▸ **Texte à lire**

Elles sont là enfin. Peut-être les premières de 2009.
Enfin non, pas les premières puisque j'en ai versé plein au boulot en tout début d'année. Mais en fait si, les premières larmes sur moi, pour moi.
Je rentrais chez moi en partie à pieds, le bout du nez refroidissant. J'ai senti mon coeur gros, une tristesse s'abattre sur moi. Et puis quelques pas plus loin, dans la nuit froide et silencieuse, un premier soupir très profond et tremblant, les yeux qui se mouillent, la vue un peu brouillée.
Quelques pas plus loin, j'avais le goût du sel au bout de ma langue, un filet d'eau tiède sur les joues. Arrivée dans l'ascenceur, mes épaules ont commencé à être secouées aussi : je sanglotais.

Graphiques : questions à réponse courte

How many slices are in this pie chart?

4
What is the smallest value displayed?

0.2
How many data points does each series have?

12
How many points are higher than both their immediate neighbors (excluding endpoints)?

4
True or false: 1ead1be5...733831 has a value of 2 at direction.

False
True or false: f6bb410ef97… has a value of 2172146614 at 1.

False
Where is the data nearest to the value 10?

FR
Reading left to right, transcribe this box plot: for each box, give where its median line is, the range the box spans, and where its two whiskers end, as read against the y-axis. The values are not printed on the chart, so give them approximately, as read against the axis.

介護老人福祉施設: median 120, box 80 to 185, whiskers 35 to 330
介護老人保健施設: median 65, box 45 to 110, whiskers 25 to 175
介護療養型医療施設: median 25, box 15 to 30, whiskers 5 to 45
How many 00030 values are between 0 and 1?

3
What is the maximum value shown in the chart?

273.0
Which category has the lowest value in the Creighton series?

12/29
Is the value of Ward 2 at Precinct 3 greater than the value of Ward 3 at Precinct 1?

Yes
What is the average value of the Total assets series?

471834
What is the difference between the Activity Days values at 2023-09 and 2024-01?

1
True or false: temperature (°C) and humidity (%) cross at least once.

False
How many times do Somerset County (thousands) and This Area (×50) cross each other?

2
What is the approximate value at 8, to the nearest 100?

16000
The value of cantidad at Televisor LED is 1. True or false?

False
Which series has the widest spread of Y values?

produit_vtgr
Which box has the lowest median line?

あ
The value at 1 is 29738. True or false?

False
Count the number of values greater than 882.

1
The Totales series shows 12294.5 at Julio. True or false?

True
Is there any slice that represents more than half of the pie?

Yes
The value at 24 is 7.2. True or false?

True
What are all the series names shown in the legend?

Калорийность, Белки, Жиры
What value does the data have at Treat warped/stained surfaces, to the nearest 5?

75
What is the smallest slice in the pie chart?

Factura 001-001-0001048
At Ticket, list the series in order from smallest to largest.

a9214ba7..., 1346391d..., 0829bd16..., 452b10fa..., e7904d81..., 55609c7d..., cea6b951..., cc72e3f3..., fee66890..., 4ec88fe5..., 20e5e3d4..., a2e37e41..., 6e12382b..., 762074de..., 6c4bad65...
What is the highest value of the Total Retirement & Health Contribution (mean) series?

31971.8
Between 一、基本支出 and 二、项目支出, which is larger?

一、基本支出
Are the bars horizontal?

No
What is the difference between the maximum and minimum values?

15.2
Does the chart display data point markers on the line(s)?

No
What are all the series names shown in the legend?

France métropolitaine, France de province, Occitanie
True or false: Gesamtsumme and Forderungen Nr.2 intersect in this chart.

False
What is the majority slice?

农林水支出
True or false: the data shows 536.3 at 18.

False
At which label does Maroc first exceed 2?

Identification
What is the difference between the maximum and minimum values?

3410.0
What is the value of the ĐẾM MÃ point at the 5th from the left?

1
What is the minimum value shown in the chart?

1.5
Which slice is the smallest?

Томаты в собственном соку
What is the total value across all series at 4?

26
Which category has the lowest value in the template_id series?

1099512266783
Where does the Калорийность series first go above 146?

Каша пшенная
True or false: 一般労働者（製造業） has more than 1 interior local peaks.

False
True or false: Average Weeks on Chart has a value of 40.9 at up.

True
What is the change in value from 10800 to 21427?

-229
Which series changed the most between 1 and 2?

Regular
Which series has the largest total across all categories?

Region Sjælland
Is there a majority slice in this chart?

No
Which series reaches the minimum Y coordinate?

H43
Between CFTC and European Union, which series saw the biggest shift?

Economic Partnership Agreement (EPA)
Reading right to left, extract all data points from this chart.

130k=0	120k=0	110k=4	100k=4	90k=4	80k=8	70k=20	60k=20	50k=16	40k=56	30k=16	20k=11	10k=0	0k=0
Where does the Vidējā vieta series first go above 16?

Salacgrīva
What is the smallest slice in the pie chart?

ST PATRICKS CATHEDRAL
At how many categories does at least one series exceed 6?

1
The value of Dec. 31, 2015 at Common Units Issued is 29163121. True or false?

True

▸ **Consigne 1**
Dites si chacune des affirmations suivantes concorde avec le récit des premières larmes, en répondant par oui ou par non et en citant les mots du texte qui tranchent. (a) Ce sont les toutes premières larmes versées en 2009. (b) Le retour à la maison se fait en partie à pied. (c) Les sanglots commencent dans la rue.
▸ **Consigne 2**
Expliquez s'il vous plaît, en une à trois phrases, pourquoi le récit des premières larmes se reprend sur l'idée que ce seraient les premières de 2009.
▸ **Consigne 3**
Rédigez la suite du récit des premières larmes, à partir de sa dernière phrase.

▸ **Résultat 1**
(a) Non : « pas les premières puisque j'en ai versé plein au boulot en tout début d'année ».
(b) Oui : « Je rentrais chez moi en partie à pieds ».
(c) Non : « Arrivée dans l'ascenceur, mes épaules ont commencé à être secouées aussi : je sanglotais. »

▸ **Résultat 2**
Ce ne sont pas les premières larmes de l'année, puisque beaucoup ont déjà été versées au travail dès le tout début de l'année. Ce sont pourtant les premières versées sur soi et pour soi.

▸ **Résultat 3**
Accroupie dans la cuisine, j'entends l'eau qui bout, je regarde la tasse blanche, j'attends que mon thé infuse. Là-bas dans le couloir, les bruits de la vie qui continue. Les larmes coulent toujours sur moi, ma vie, ma lassitude, mon inertie, mes peurs, mon impuissance et ma colère. Mon quasi-renoncement. L'espoir un instant que ça se calme avant qu'on ne remarque vraiment. Puis la lame de fond qui repasse, les sanglots qui reviennent.
Au bout d'une demi-heure, j'étais lessivée, presque neuve. Prête à partir vers demain. Ce sera bien. Je croise les doigts.